Exercise => Reproduce each line of the data below verbatim, omitting the pictures from your answer.

Data excerpts =>
....

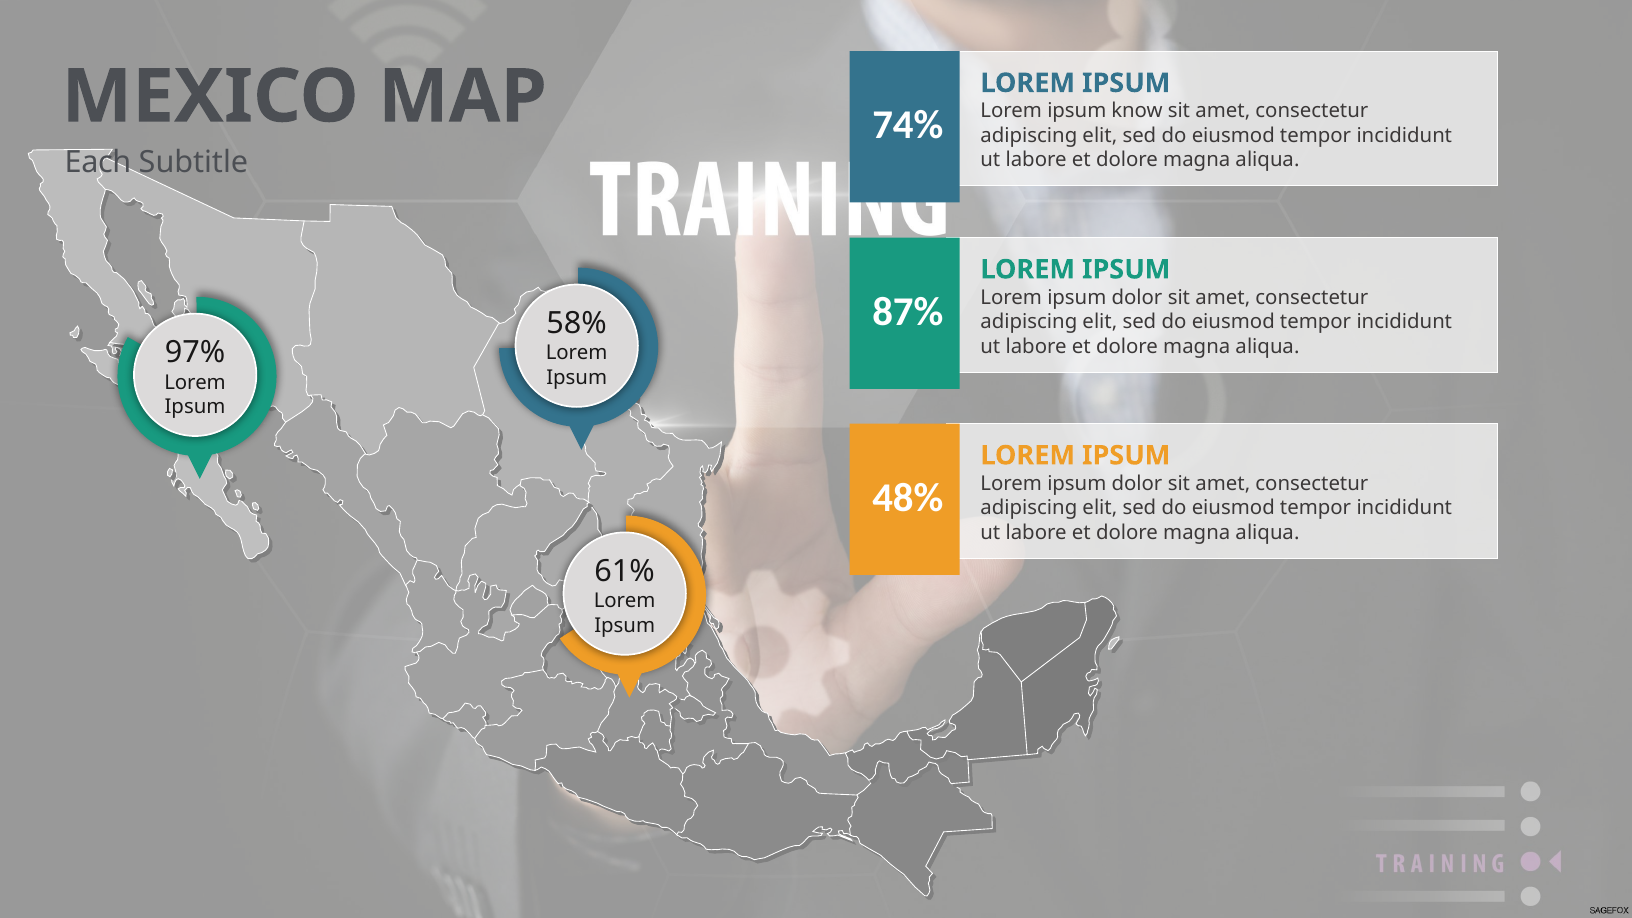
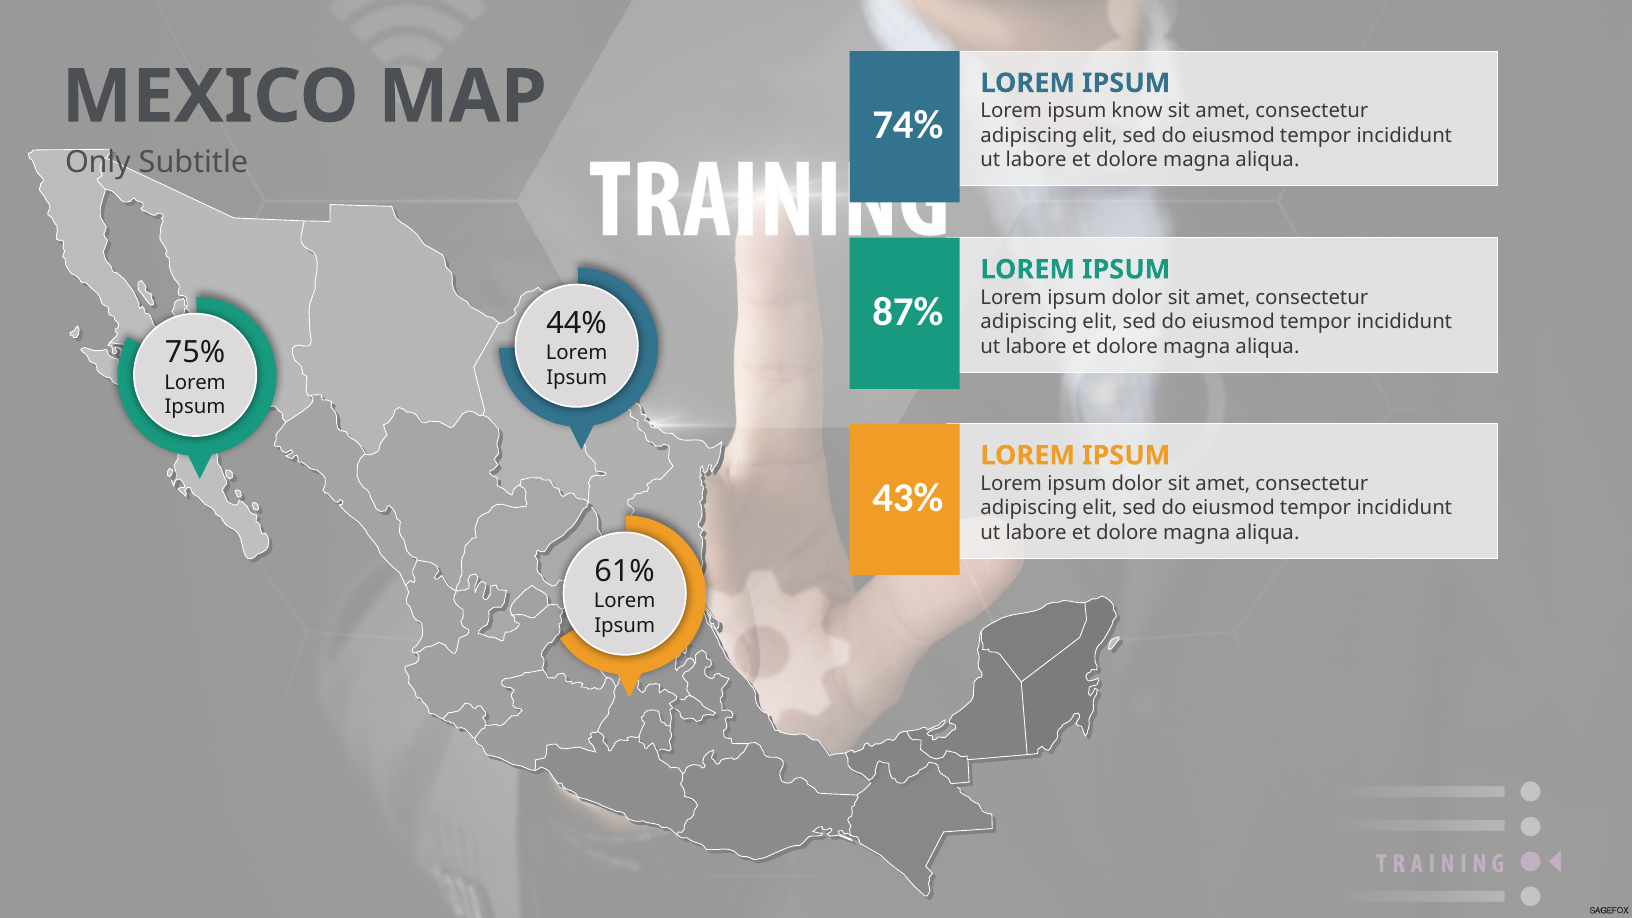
Each: Each -> Only
58%: 58% -> 44%
97%: 97% -> 75%
48%: 48% -> 43%
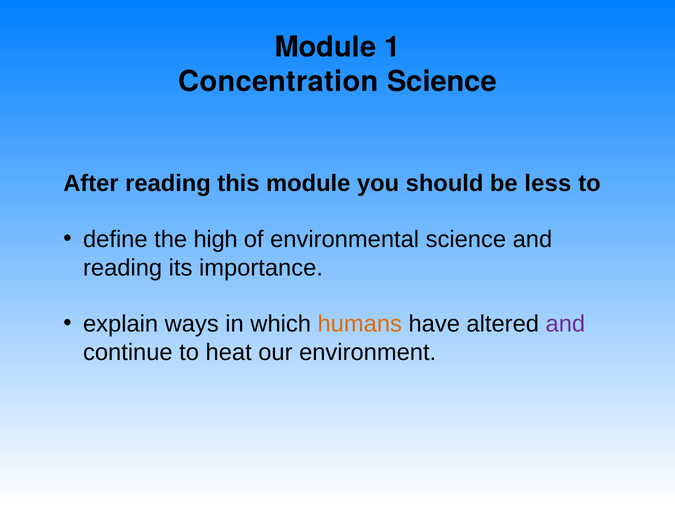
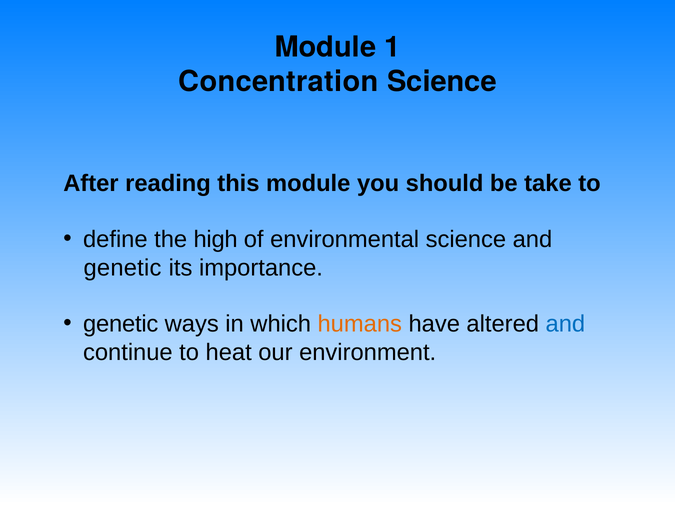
less: less -> take
reading at (123, 268): reading -> genetic
explain at (121, 324): explain -> genetic
and at (565, 324) colour: purple -> blue
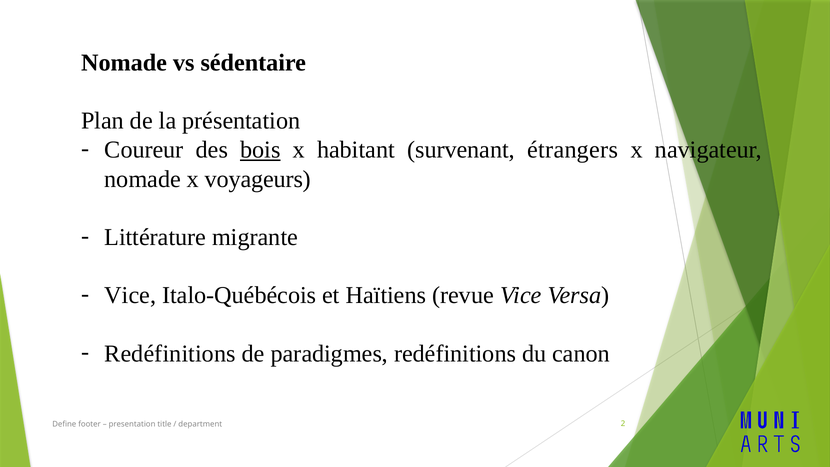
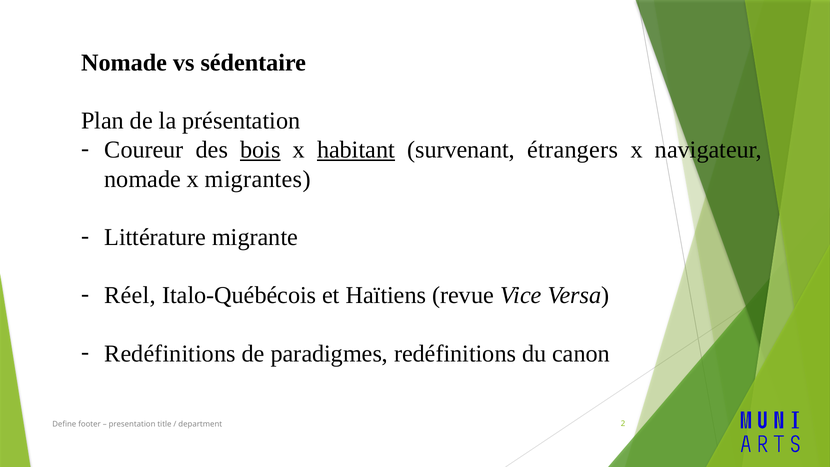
habitant underline: none -> present
voyageurs: voyageurs -> migrantes
Vice at (130, 295): Vice -> Réel
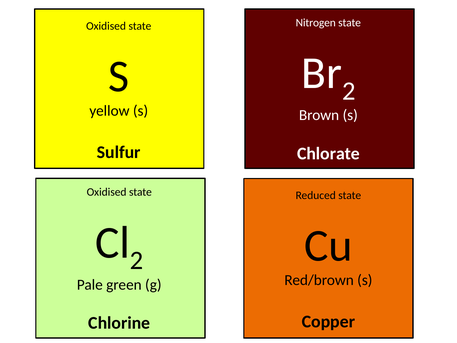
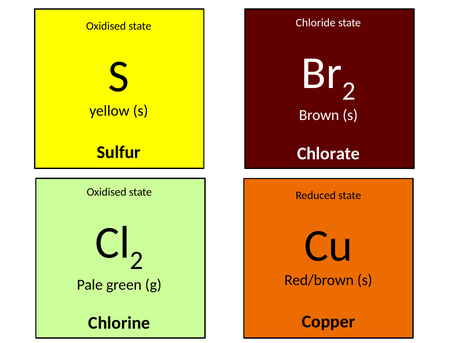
Nitrogen: Nitrogen -> Chloride
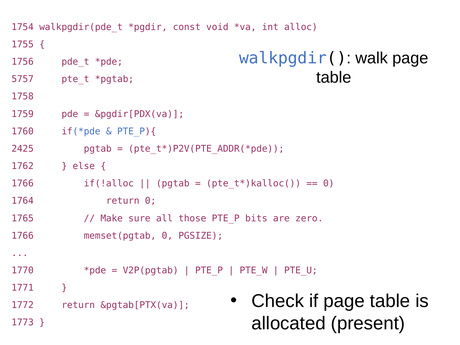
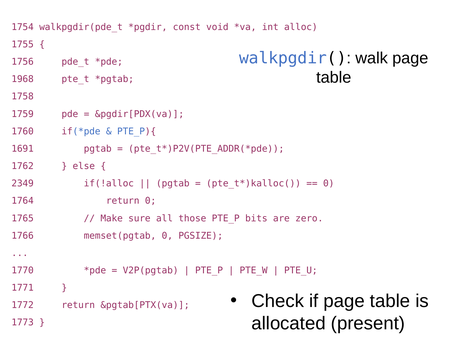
5757: 5757 -> 1968
2425: 2425 -> 1691
1766 at (23, 183): 1766 -> 2349
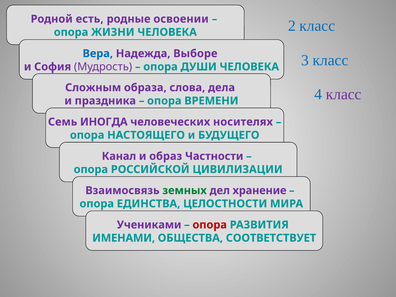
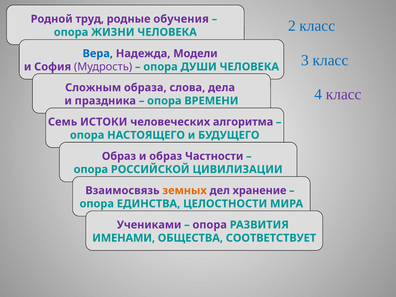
есть: есть -> труд
освоении: освоении -> обучения
Выборе: Выборе -> Модели
ИНОГДА: ИНОГДА -> ИСТОКИ
носителях: носителях -> алгоритма
Канал at (119, 156): Канал -> Образ
земных colour: green -> orange
опора at (210, 225) colour: red -> purple
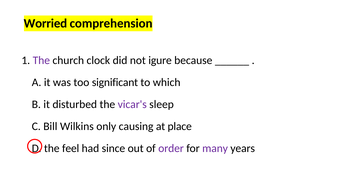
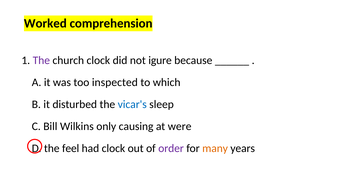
Worried: Worried -> Worked
significant: significant -> inspected
vicar's colour: purple -> blue
place: place -> were
had since: since -> clock
many colour: purple -> orange
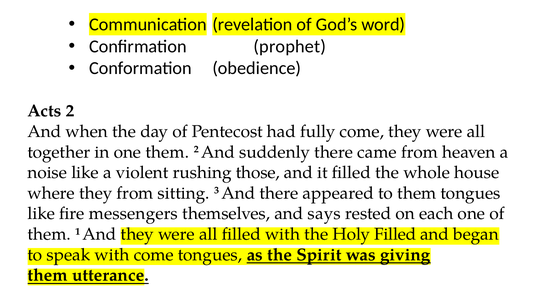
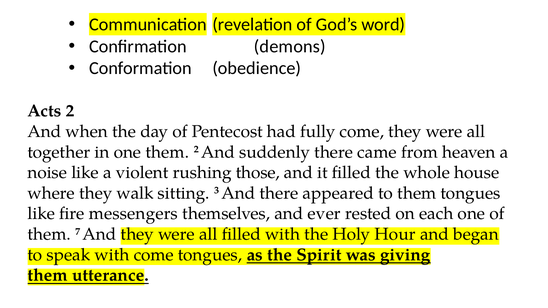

....

Result below =>
Each: Each -> Only
58%: 58% -> 44%
97%: 97% -> 75%
48%: 48% -> 43%
less: less -> take
reading at (123, 268): reading -> genetic
explain at (121, 324): explain -> genetic
and at (565, 324) colour: purple -> blue
habitant underline: none -> present
voyageurs: voyageurs -> migrantes
Vice at (130, 295): Vice -> Réel
Nitrogen: Nitrogen -> Chloride
5757: 5757 -> 1968
2425: 2425 -> 1691
1766 at (23, 183): 1766 -> 2349
есть: есть -> труд
освоении: освоении -> обучения
Выборе: Выборе -> Модели
ИНОГДА: ИНОГДА -> ИСТОКИ
носителях: носителях -> алгоритма
Канал at (119, 156): Канал -> Образ
земных colour: green -> orange
опора at (210, 225) colour: red -> purple
Worried: Worried -> Worked
significant: significant -> inspected
vicar's colour: purple -> blue
place: place -> were
had since: since -> clock
many colour: purple -> orange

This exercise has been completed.